PDF(Pubmed)
Abstract:
Bacteriophage endolysins are bacteriolytic enzymes that have been explored as potential weapons to fight antibiotic-resistant bacteria. Despite several studies support the application of endolysins as enzybiotics, detailed knowledge on cellular and enzymatic factors affecting their lytic activity is still missing. The bacterial membrane proton motive force (PMF) and certain cell wall glycopolymers of Gram-positive bacteria have been implicated in some tolerance to endolysins.
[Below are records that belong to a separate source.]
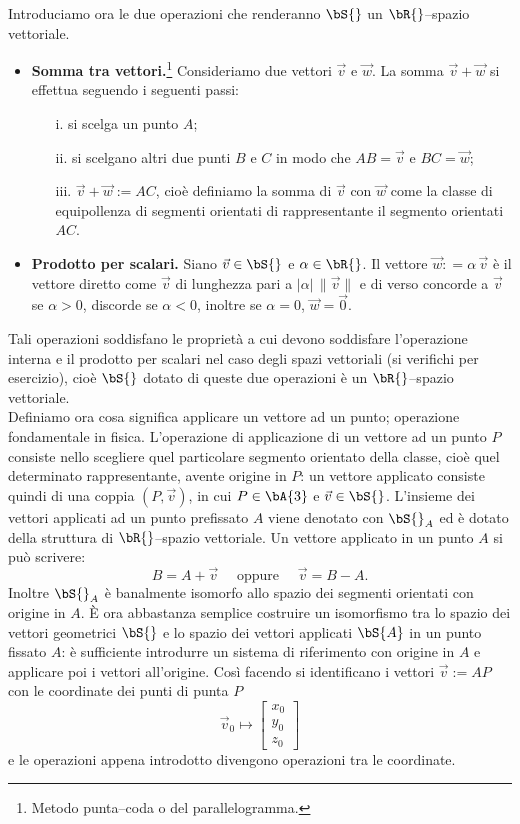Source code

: Introduciamo ora le due operazioni che renderanno $\bS{}$ un $\bR{}$--spazio 
vettoriale. 

\begin{itemize}
  \item {\bf Somma tra vettori.}\footnote{Metodo punta--coda o del 
parallelogramma.} 
  Consideriamo due vettori $\vec v$ e $\vec w$. La somma
  $\vec v+\vec w$ si effettua seguendo i seguenti passi:
  \begin{itemize}
    \item[i.] si scelga un punto $A$;
    \item[ii.] si scelgano altri due punti $B$ e $C$ in modo che $AB = \vec v$ e 
$BC = \vec w$;
    \item[iii.] $\vec v+\vec w := AC$, cio\`e definiamo la somma di $\vec v$ con 
$\vec w$ come
    la classe di equipollenza di segmenti orientati di rappresentante il 
segmento orientati
    $AC$. 
  \end{itemize}
  \item {\bf Prodotto per scalari.} Siano $\vec v\in\bS{}$ e $\alpha\in\bR{}$. 
Il vettore 
  $\vec w: = \alpha \,\vec v$ \`e il vettore diretto come $\vec v$ di lunghezza 
pari a 
  $|\alpha|\, \|\vec v\|$ e di verso concorde a $\vec v$ se $\alpha>0$, discorde 
se $\alpha<0$, 
  inoltre se $\alpha = 0$, $\vec w = \vec 0$. 
\end{itemize}
Tali operazioni soddisfano le propriet\`a a cui devono soddisfare l'operazione 
interna 
e il prodotto per scalari nel caso degli spazi vettoriali (si verifichi per 
esercizio), 
cio\`e $\bS{}$ dotato di queste due operazioni \`e un $\bR{}$--spazio 
vettoriale.\\

Definiamo ora cosa significa applicare un vettore ad un punto; operazione 
fondamentale 
in fisica. L'operazione di applicazione di un vettore ad un punto $P$ consiste 
nello scegliere
quel particolare segmento orientato della classe, cio\`e quel determinato 
rappresentante,
avente origine in $P$: un vettore applicato consiste quindi di una coppia 
$(P,\vec v)$, 
in cui $P\in\bA{3}$ e $\vec v\in \bS{}$. L'insieme dei vettori applicati ad un 
punto prefissato $A$
viene denotato con $\bS{}_A$ ed \`e dotato della struttura di $\bR{}$--spazio 
vettoriale. 
Un vettore applicato in un punto $A$ si pu\`o scrivere:
\[
  B = A+\vec v \quad \textrm{ oppure }\quad  \vec v= B-A.
\]
Inoltre $\bS{}_A$ \`e banalmente isomorfo allo spazio dei segmenti orientati con 
origine in $A$.
\`E ora abbastanza semplice costruire un isomorfismo tra lo spazio dei vettori 
geometrici
$\bS{}$ e lo spazio dei vettori applicati $\bS{A}$ in un punto fissato $A$: \`e 
sufficiente
introdurre un sistema di riferimento con origine in $A$ e applicare poi i 
vettori all'origine.
Cos\`{i} facendo si identificano i vettori $\vec v:= AP$ con le coordinate dei 
punti di punta $P$
\[
  \vec v_0 \longmapsto \begin{bmatrix} x_0\\y_0\\z_0 \end{bmatrix}
\]
e le operazioni appena introdotto divengono operazioni tra le coordinate.

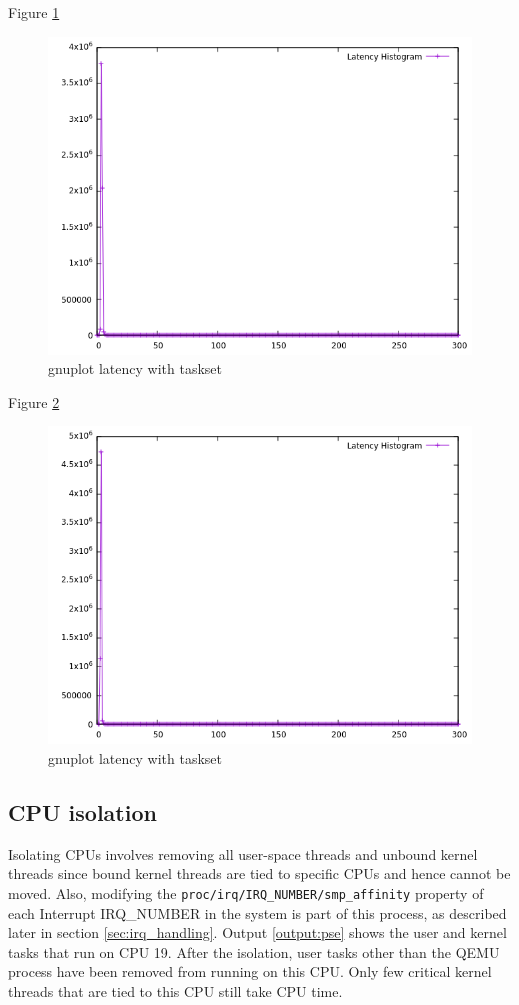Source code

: \documentclass[MMR,Master,english]{twbook}
\begin{document}
Figure \ref{fig:gnuplot_max_latency_with_taskset}
\begin{figure}[H]
	\centering
	\includegraphics[width=0.8\columnwidth]{masterthesis-documentation/docs/sigmatek/xenomai/with_taskset/gnuplot_max_latency_with_taskset.png}
	\caption[gnuplot latency with taskset]{gnuplot latency with taskset}
	\label{fig:gnuplot_max_latency_with_taskset}
\end{figure}

Figure \ref{fig:gnuplot_max_latency_vapic}
\begin{figure}[H]
	\centering
	\includegraphics[width=0.8\columnwidth]{masterthesis-documentation/docs/sigmatek/xenomai/vapic/gnuplot_max_latency_vapic.png}
	\caption[gnuplot latency with taskset]{gnuplot latency with taskset}
	\label{fig:gnuplot_max_latency_vapic}
\end{figure}


\clearpage

\subsection{CPU isolation}
Isolating CPUs involves removing all user-space threads and unbound kernel threads since bound kernel threads are tied to specific CPUs and hence cannot be moved. Also, modifying the \texttt{proc/irq/IRQ\_NUMBER/smp\_affinity} property of each Interrupt IRQ\_NUMBER in the system is part of this process, as described later in section \ref{sec:irq_handling}. Output \ref{output:pse} shows the user and kernel tasks that run on CPU 19. After the isolation, user tasks other than the QEMU process have been removed from running on this CPU. Only few critical kernel threads that are tied to this CPU still take CPU time.
\end{document}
Here, we studied how the anti-staphylococcal endolysin Lys11, a modular enzyme with two catalytic domains (peptidase and amidase) and a cell binding domain (CBD11), responded to changes in the chemical and/or electric gradients of the PMF (ΔpH and Δψ, respectively). We show that simultaneous dissipation of both gradients enhances endolysin binding to cells and lytic activity. The collapse of ΔpH is preponderant in the stimulation of Lys11 lytic action, while the dissipation of Δψ is mainly associated with higher endolysin binding. Interestingly, this binding depends on the amidase domain. The peptidase domain is responsible for most of the Lys11 bacteriolytic activity. Wall teichoic acids (WTAs) are confirmed as major determinants of endolysin tolerance, in part by severely hindering CBD11 binding activity. In conclusion, the PMF and WTA interfere differently with the endolysin functional domains, affecting both the binding and catalytic efficiencies.
摘要:
噬菌体内溶素是细菌分解酶,已被开发为对抗抗生素抗性细菌的潜在武器。尽管有几项研究支持内溶素作为酶的应用,关于影响其裂解活性的细胞和酶因子的详细知识仍然缺失。革兰氏阳性细菌的细菌膜质子动力(PMF)和某些细胞壁的糖共聚物与对内溶素的某些耐受性有关。这里,我们研究了抗葡萄球菌内溶素Lys11,一种具有两个催化域(肽酶和酰胺酶)和一个细胞结合域(CBD11)的模块化酶,对PMF的化学和/或电梯度的变化(ΔpH和ΔΦ,分别)。我们表明,两个梯度的同时消散增强了细胞内溶素与细胞的结合和裂解活性。ΔpH的崩溃在Lys11裂解作用的刺激中占优势,而ΔΦ的消散主要与较高的内溶素结合有关。有趣的是,这种结合取决于酰胺酶结构域。肽酶结构域负责大部分Lys11细菌分解活性。壁磷壁酸(WTAs)被确认为内溶素耐受性的主要决定因素,部分严重阻碍了CBD11的结合活性。总之,PMF和WTA对细胞内溶素功能结构域的干扰不同,影响结合效率和催化效率。